● **DATA SECTION**:
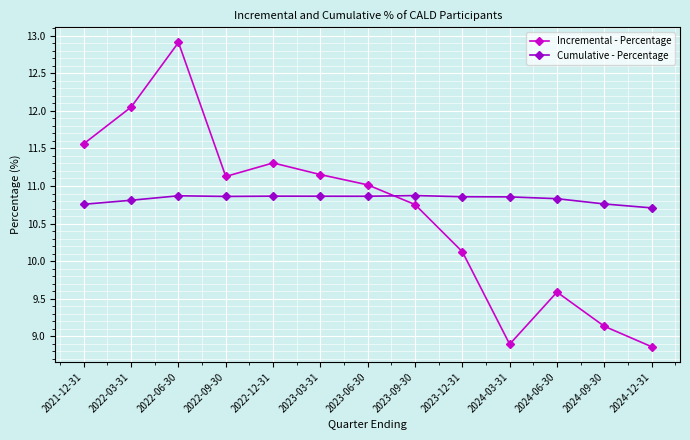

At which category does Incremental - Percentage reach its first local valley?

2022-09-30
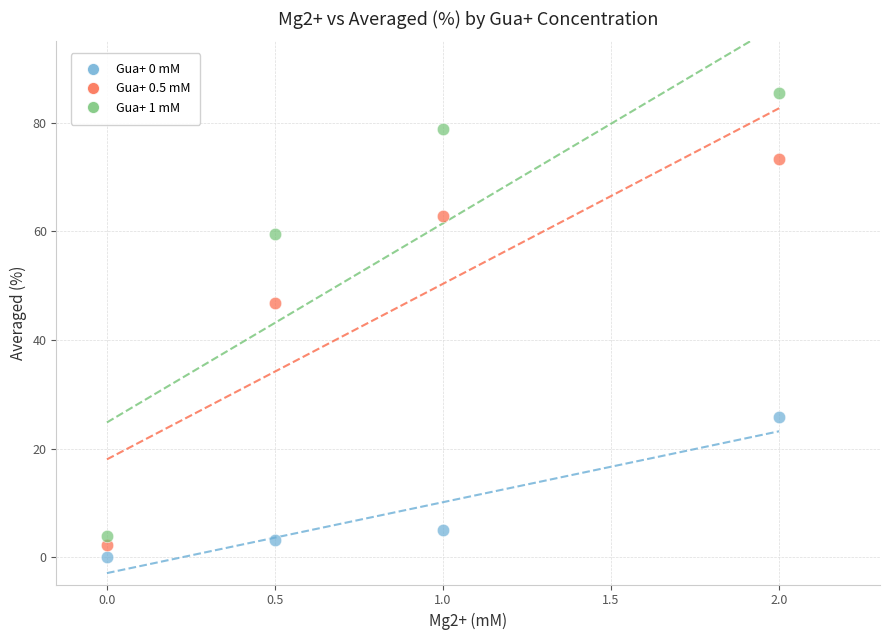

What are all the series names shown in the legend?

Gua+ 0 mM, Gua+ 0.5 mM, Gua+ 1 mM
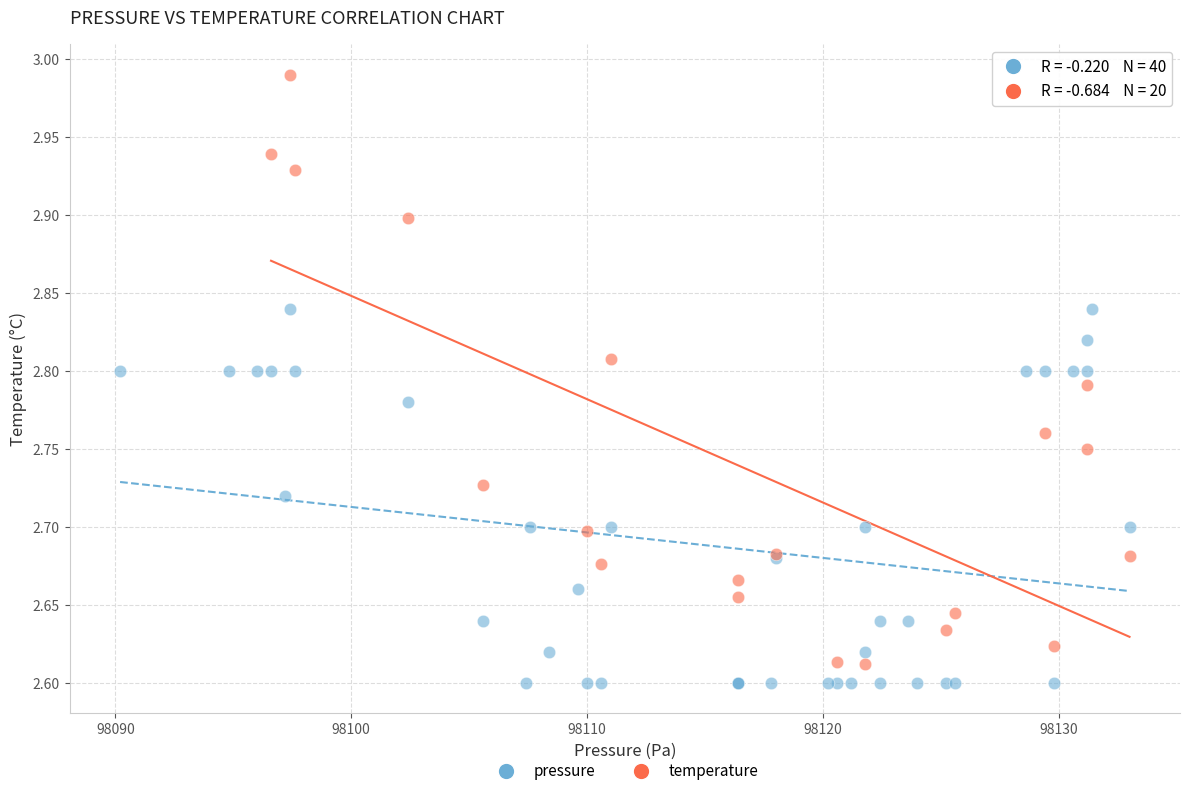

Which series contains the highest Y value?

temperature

● **TASK REQUIREMENTS**: Rewrite all the entries above, changing "series" to "line" wherever it appears and keeping everything else the same. Omit the pictures from your version.

● **RESPONSE**:
At which category does Incremental - Percentage reach its first local valley?

2022-09-30

What are all the line names shown in the legend?

Gua+ 0 mM, Gua+ 0.5 mM, Gua+ 1 mM

Which line contains the highest Y value?

temperature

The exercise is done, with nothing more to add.